Repeat every line of the records below without changing anything.

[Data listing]
* begin *

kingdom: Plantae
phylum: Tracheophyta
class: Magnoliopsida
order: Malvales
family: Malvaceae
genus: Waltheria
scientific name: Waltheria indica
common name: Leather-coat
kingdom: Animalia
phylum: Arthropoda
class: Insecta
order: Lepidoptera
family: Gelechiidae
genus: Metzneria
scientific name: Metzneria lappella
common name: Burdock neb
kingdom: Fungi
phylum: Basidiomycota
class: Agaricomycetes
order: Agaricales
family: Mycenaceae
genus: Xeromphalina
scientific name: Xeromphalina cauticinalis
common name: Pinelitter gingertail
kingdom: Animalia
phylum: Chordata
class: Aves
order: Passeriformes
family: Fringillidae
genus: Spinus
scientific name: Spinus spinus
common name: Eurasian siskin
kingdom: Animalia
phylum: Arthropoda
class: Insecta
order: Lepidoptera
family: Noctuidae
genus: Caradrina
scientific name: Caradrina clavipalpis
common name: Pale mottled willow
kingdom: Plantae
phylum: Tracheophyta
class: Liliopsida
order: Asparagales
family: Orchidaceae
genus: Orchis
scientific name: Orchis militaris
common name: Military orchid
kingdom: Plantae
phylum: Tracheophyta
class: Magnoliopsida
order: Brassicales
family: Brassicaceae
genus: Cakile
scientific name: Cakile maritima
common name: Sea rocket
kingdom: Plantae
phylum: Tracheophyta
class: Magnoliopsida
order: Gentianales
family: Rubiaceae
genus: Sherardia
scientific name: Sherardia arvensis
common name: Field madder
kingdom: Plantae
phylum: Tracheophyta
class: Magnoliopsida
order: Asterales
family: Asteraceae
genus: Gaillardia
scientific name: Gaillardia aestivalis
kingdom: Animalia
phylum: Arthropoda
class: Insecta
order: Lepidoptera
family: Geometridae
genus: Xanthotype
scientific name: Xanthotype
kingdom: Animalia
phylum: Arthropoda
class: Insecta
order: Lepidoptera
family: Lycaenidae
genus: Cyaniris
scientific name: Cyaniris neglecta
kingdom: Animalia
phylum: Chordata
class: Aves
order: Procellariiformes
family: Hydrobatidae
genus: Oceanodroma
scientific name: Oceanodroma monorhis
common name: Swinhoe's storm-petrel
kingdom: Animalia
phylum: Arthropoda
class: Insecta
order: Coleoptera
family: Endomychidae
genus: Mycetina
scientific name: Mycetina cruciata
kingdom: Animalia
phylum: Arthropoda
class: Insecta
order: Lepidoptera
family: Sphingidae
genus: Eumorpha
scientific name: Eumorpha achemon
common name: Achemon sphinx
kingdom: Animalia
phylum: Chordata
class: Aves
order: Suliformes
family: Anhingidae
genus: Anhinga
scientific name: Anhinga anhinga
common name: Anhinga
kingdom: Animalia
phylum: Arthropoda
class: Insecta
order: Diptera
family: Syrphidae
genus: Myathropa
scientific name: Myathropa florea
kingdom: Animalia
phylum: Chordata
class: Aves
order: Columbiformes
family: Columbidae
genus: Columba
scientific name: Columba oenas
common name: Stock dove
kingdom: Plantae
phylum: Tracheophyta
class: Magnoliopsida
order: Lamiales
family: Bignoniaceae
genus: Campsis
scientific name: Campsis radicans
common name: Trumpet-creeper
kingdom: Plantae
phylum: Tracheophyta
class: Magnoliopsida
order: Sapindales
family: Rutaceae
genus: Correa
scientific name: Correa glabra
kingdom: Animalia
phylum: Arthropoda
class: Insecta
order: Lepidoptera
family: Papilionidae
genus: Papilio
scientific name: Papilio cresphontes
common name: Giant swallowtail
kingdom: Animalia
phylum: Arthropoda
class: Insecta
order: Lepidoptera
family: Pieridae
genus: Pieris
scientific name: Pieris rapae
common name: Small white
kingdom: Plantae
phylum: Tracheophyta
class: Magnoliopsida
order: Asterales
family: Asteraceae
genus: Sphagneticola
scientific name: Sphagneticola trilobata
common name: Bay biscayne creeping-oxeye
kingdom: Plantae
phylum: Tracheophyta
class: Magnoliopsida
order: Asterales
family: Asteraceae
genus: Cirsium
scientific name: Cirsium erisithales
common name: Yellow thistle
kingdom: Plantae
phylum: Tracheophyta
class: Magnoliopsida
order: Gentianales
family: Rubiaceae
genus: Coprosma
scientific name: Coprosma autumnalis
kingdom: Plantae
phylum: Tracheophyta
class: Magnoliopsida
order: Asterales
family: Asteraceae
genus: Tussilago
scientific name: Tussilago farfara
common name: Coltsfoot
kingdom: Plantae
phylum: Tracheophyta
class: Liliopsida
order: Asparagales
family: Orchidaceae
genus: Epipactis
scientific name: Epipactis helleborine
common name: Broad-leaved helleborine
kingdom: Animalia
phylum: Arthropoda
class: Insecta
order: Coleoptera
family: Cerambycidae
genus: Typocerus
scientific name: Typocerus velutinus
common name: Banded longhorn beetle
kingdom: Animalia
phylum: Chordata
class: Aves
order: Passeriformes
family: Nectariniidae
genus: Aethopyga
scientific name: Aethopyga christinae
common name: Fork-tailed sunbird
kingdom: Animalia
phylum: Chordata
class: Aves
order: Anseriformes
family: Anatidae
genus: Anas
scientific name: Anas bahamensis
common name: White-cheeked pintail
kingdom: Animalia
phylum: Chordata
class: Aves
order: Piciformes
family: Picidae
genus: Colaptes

* end *

Answer ::
kingdom: Plantae
phylum: Tracheophyta
class: Magnoliopsida
order: Malvales
family: Malvaceae
genus: Waltheria
scientific name: Waltheria indica
common name: Leather-coat
kingdom: Animalia
phylum: Arthropoda
class: Insecta
order: Lepidoptera
family: Gelechiidae
genus: Metzneria
scientific name: Metzneria lappella
common name: Burdock neb
kingdom: Fungi
phylum: Basidiomycota
class: Agaricomycetes
order: Agaricales
family: Mycenaceae
genus: Xeromphalina
scientific name: Xeromphalina cauticinalis
common name: Pinelitter gingertail
kingdom: Animalia
phylum: Chordata
class: Aves
order: Passeriformes
family: Fringillidae
genus: Spinus
scientific name: Spinus spinus
common name: Eurasian siskin
kingdom: Animalia
phylum: Arthropoda
class: Insecta
order: Lepidoptera
family: Noctuidae
genus: Caradrina
scientific name: Caradrina clavipalpis
common name: Pale mottled willow
kingdom: Plantae
phylum: Tracheophyta
class: Liliopsida
order: Asparagales
family: Orchidaceae
genus: Orchis
scientific name: Orchis militaris
common name: Military orchid
kingdom: Plantae
phylum: Tracheophyta
class: Magnoliopsida
order: Brassicales
family: Brassicaceae
genus: Cakile
scientific name: Cakile maritima
common name: Sea rocket
kingdom: Plantae
phylum: Tracheophyta
class: Magnoliopsida
order: Gentianales
family: Rubiaceae
genus: Sherardia
scientific name: Sherardia arvensis
common name: Field madder
kingdom: Plantae
phylum: Tracheophyta
class: Magnoliopsida
order: Asterales
family: Asteraceae
genus: Gaillardia
scientific name: Gaillardia aestivalis
kingdom: Animalia
phylum: Arthropoda
class: Insecta
order: Lepidoptera
family: Geometridae
genus: Xanthotype
scientific name: Xanthotype
kingdom: Animalia
phylum: Arthropoda
class: Insecta
order: Lepidoptera
family: Lycaenidae
genus: Cyaniris
scientific name: Cyaniris neglecta
kingdom: Animalia
phylum: Chordata
class: Aves
order: Procellariiformes
family: Hydrobatidae
genus: Oceanodroma
scientific name: Oceanodroma monorhis
common name: Swinhoe's storm-petrel
kingdom: Animalia
phylum: Arthropoda
class: Insecta
order: Coleoptera
family: Endomychidae
genus: Mycetina
scientific name: Mycetina cruciata
kingdom: Animalia
phylum: Arthropoda
class: Insecta
order: Lepidoptera
family: Sphingidae
genus: Eumorpha
scientific name: Eumorpha achemon
common name: Achemon sphinx
kingdom: Animalia
phylum: Chordata
class: Aves
order: Suliformes
family: Anhingidae
genus: Anhinga
scientific name: Anhinga anhinga
common name: Anhinga
kingdom: Animalia
phylum: Arthropoda
class: Insecta
order: Diptera
family: Syrphidae
genus: Myathropa
scientific name: Myathropa florea
kingdom: Animalia
phylum: Chordata
class: Aves
order: Columbiformes
family: Columbidae
genus: Columba
scientific name: Columba oenas
common name: Stock dove
kingdom: Plantae
phylum: Tracheophyta
class: Magnoliopsida
order: Lamiales
family: Bignoniaceae
genus: Campsis
scientific name: Campsis radicans
common name: Trumpet-creeper
kingdom: Plantae
phylum: Tracheophyta
class: Magnoliopsida
order: Sapindales
family: Rutaceae
genus: Correa
scientific name: Correa glabra
kingdom: Animalia
phylum: Arthropoda
class: Insecta
order: Lepidoptera
family: Papilionidae
genus: Papilio
scientific name: Papilio cresphontes
common name: Giant swallowtail
kingdom: Animalia
phylum: Arthropoda
class: Insecta
order: Lepidoptera
family: Pieridae
genus: Pieris
scientific name: Pieris rapae
common name: Small white
kingdom: Plantae
phylum: Tracheophyta
class: Magnoliopsida
order: Asterales
family: Asteraceae
genus: Sphagneticola
scientific name: Sphagneticola trilobata
common name: Bay biscayne creeping-oxeye
kingdom: Plantae
phylum: Tracheophyta
class: Magnoliopsida
order: Asterales
family: Asteraceae
genus: Cirsium
scientific name: Cirsium erisithales
common name: Yellow thistle
kingdom: Plantae
phylum: Tracheophyta
class: Magnoliopsida
order: Gentianales
family: Rubiaceae
genus: Coprosma
scientific name: Coprosma autumnalis
kingdom: Plantae
phylum: Tracheophyta
class: Magnoliopsida
order: Asterales
family: Asteraceae
genus: Tussilago
scientific name: Tussilago farfara
common name: Coltsfoot
kingdom: Plantae
phylum: Tracheophyta
class: Liliopsida
order: Asparagales
family: Orchidaceae
genus: Epipactis
scientific name: Epipactis helleborine
common name: Broad-leaved helleborine
kingdom: Animalia
phylum: Arthropoda
class: Insecta
order: Coleoptera
family: Cerambycidae
genus: Typocerus
scientific name: Typocerus velutinus
common name: Banded longhorn beetle
kingdom: Animalia
phylum: Chordata
class: Aves
order: Passeriformes
family: Nectariniidae
genus: Aethopyga
scientific name: Aethopyga christinae
common name: Fork-tailed sunbird
kingdom: Animalia
phylum: Chordata
class: Aves
order: Anseriformes
family: Anatidae
genus: Anas
scientific name: Anas bahamensis
common name: White-cheeked pintail
kingdom: Animalia
phylum: Chordata
class: Aves
order: Piciformes
family: Picidae
genus: Colaptes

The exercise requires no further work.